California is generally regarded as providing broad leeway for non-retained experts to testify on a range of matters. Several recent decisions, however, have narrowed the scope of permissible testimony for non-retained treating physician experts. Defense counsel, including those handling medical malpractice cases, should take advantage of these decisions in expert depositions, pre-trial motions, and Evidence Code 402 hearings, as the cases may be fatal to a plaintiff’s claim.

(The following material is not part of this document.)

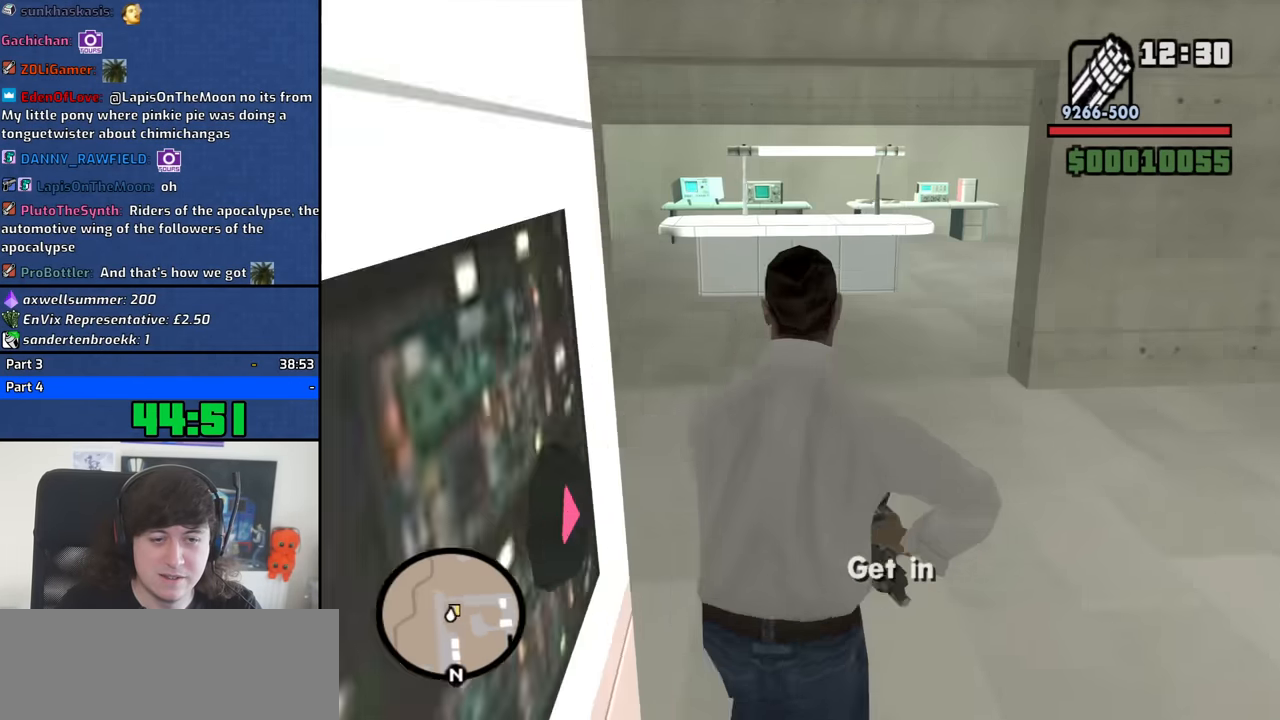
{"keys": ["d", "w"], "mouse": [], "events": [[50, "d", "up"], [100, "a", "down"], [333, "a", "up"], [433, "d", "down"]]}
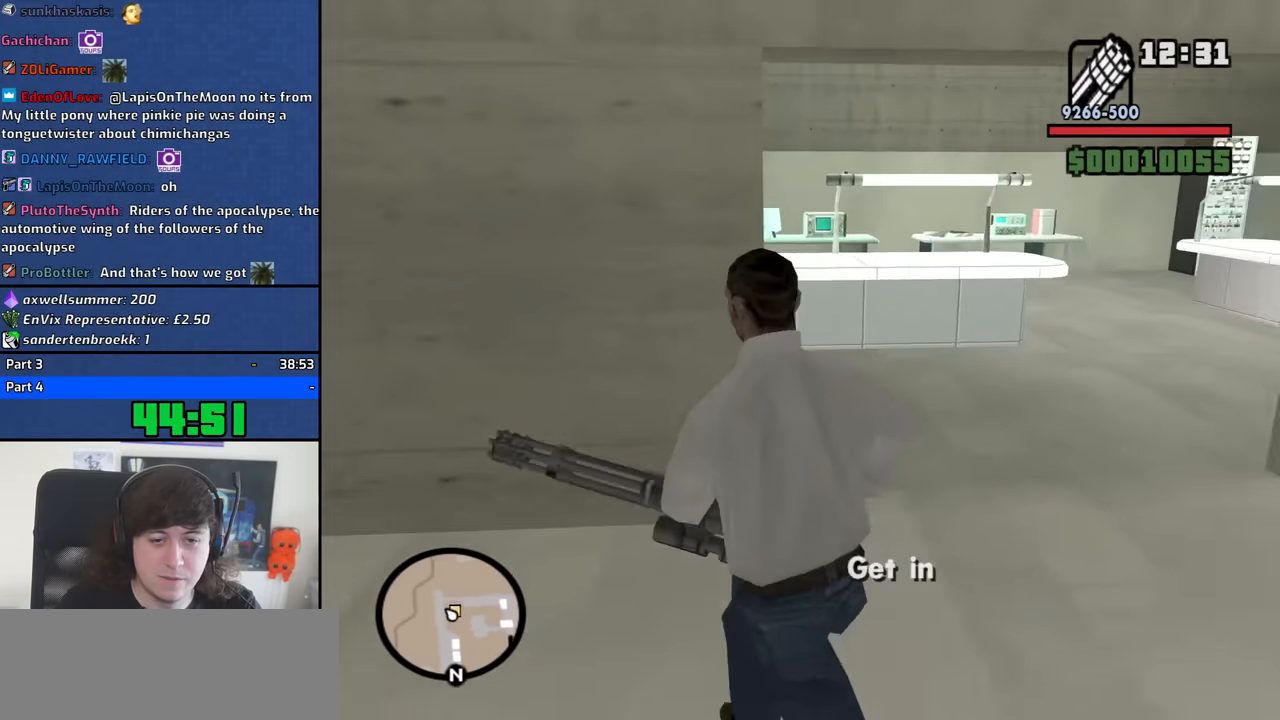
{"keys": ["d", "w"], "mouse": [], "events": [[300, "d", "up"], [400, "d", "down"]]}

Retained Versus Non-retained Experts -
By statute in California, any party may demand a mutual and simultaneous exchange of information about all persons whose expert opinion the parties expect to offer at trial. Failure to timely exchange generally precludes the presentation of expert evidence at trial, which may result in crucial evidence being excluded. Each party must exchange a list setting forth the name and address of each person whose expert opinion the party expects to offer in evidence at trial. there are two types of physician experts, retained and non-retained. Non-retained experts, such as a plaintiff’s treating physician, are percipient witnesses who can be called upon to give their expert opinions based on their observations. Thus, although a treating physician is a percipient expert, that does not mean that his or her testimony is limited only to personal observations. A treating physician can provide opinion testimony based on the facts independently acquired and informed by the physician’s training, skill, and experience.